Using the code above, we can see which cells passed the filter. Most of the cells that failed the filter are, in fact, pancreatic acinar cells (highlighted below as "FALSE" for having not passed the filter):

tabula_muris_senis_pancreas_malat1_dimplot

## Troubleshooting

This analysis relies on the assumption that there is a _MALAT1_ peak above the normalized value of one. If such a peak (i.e. local maximum above one) does not exist, the function may call an error. This is probably a good sign to take a closer look at your data anyway, but you can also lower this value by adjusting the parameter `chosen_min`.

Some histograms are wonky and can have a lot of little peaks, especially if you are working with integrated samples (which may just have different _MALAT1_ peaks due to batch effect) or samples with very few cells in them (which may have lots of little peaks due to data sparsity). To make the function more robust to these scenarios, there is a smoothing parameter, `smooth`, which is set to a high value of 1 as default, but can be lowered closer to zero for a tighter fit to the histogram. Further, if the function has trouble finding appropriate minima and maxima, `abs_min` and `rough_max` are set to 0.3 and 2 respectively to guide extreme minimum and likely maximum values to help the function work properly and not throw an error. Unless something really weird happens that I haven't predicted yet, you should always end up with a _MALAT1_ threshold of 0.3 or higher. If you are worried about throwing away too many cells with this lower boundary, you can always change `abs_min` to zero, but it may not help you keep anything good.

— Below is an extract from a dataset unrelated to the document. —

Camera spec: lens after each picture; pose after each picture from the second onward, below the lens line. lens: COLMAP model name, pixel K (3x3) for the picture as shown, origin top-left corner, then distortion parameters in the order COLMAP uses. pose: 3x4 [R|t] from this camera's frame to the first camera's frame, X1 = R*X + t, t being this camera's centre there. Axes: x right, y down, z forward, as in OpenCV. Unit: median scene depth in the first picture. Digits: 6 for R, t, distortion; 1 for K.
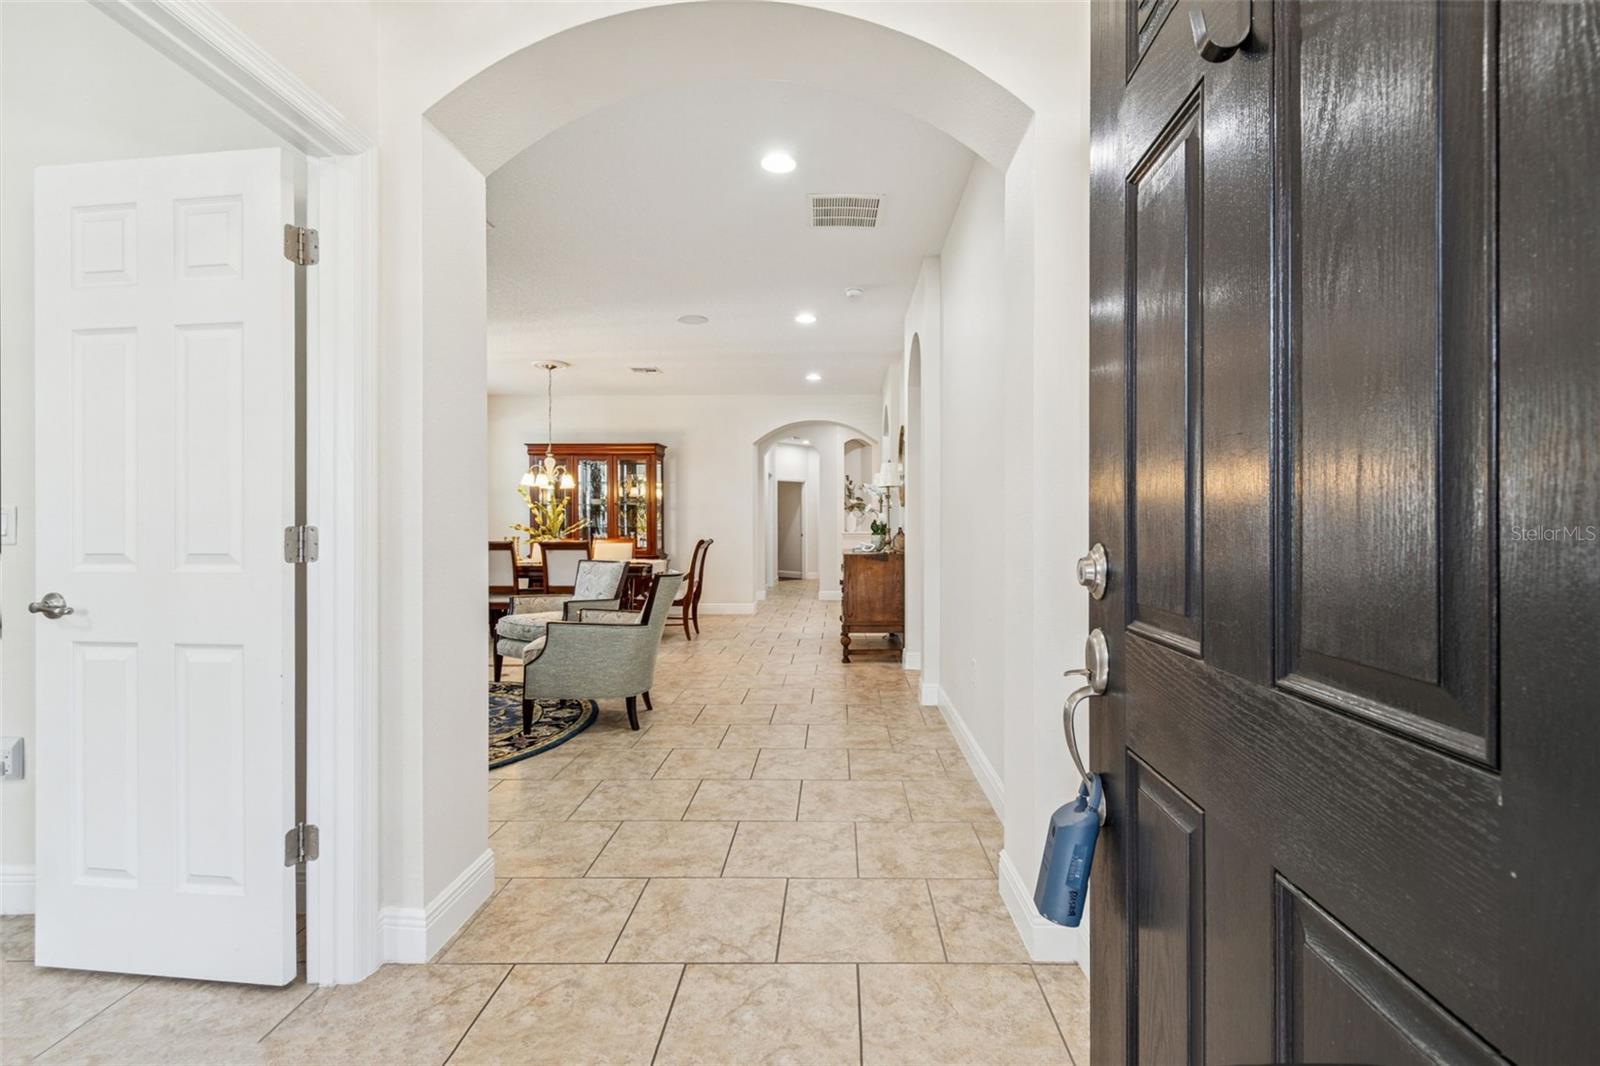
lens RADIAL K [[723.7, 0, 808.3], [0, 723.7, 525.2], [0, 0, 1]] dist [0.002164, -0.000110]
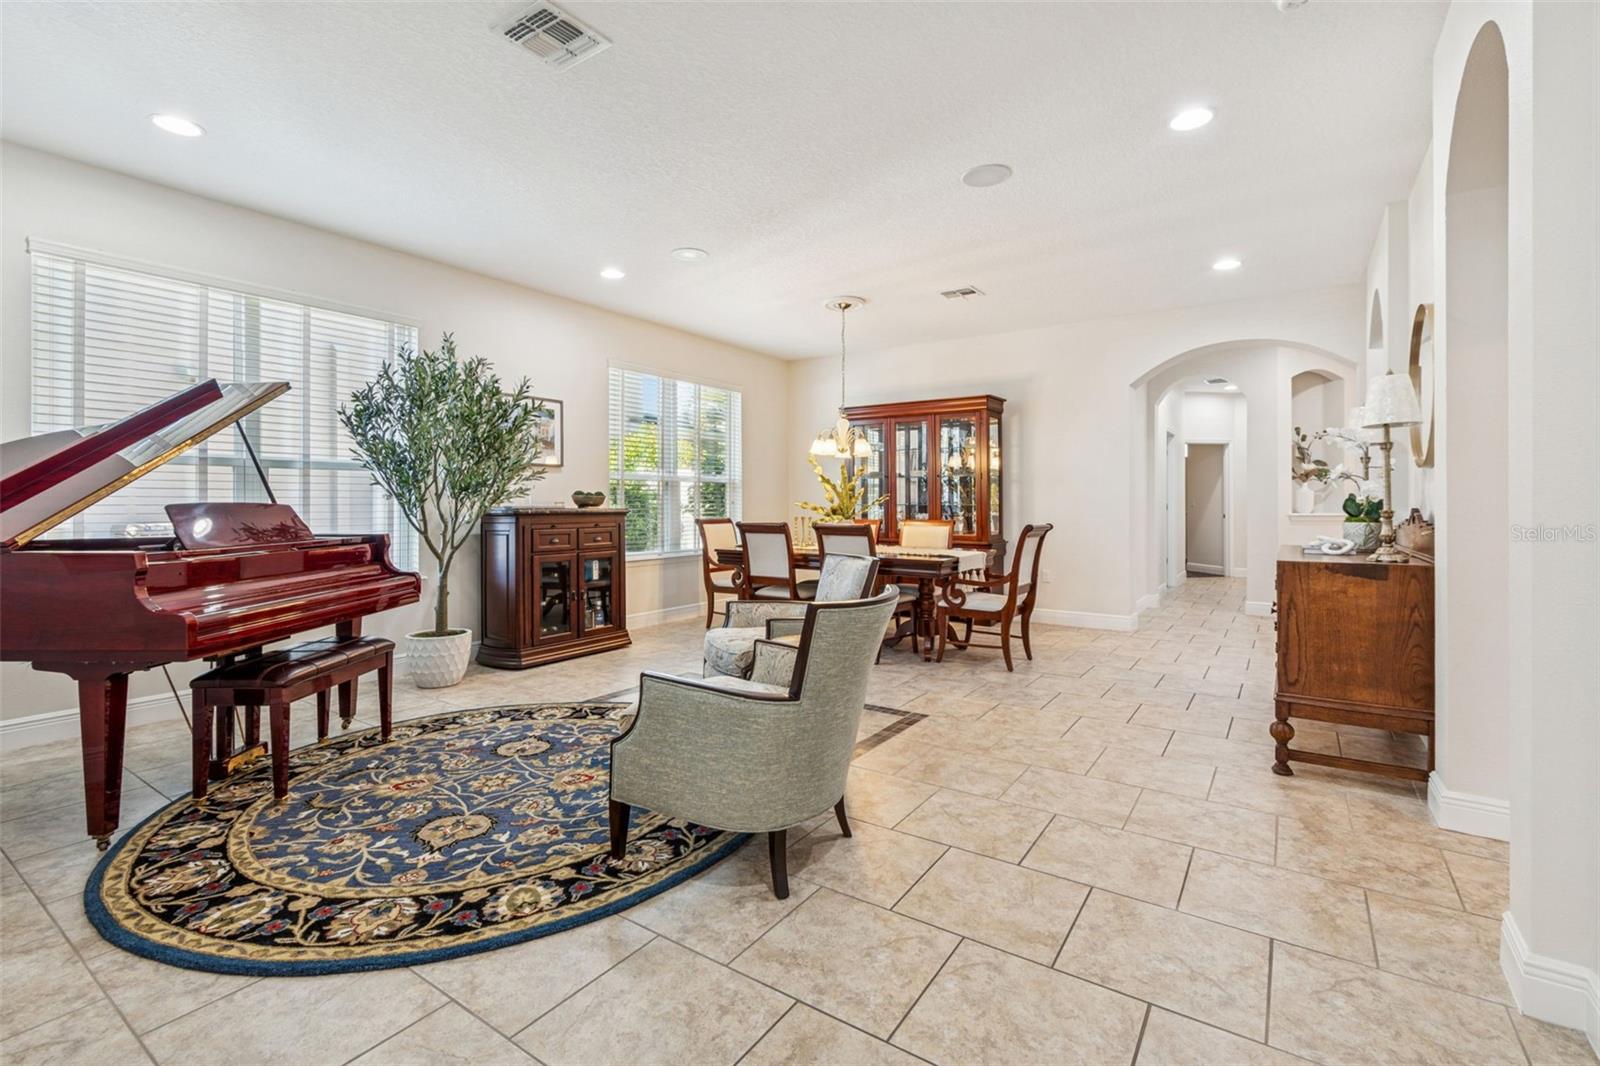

Other parameters that can be modified are `bw`, `lwd`, and `breaks`. Increasing or decreasing `bw` to say 0.5 or 0.01 respectively will change the plotting of the density function, with higher values creating a function with fewer inflection points (i.e. a "less curvy" function). Modifying `lwd` changes the thickness of the line on the final plotted histogram, and `breaks` is the number of buckets used in the histogram.

Worst case scenario, if the function doesn't work for some weird, confusing reason, you can always eyeball your _MALAT1_ values to try and figure out if there is something fishy going on with your data. You can manually choose your own threshold by looking at the histogram, or just pick out clusters of concerning cells by projecting _MALAT1_ onto your UMAP.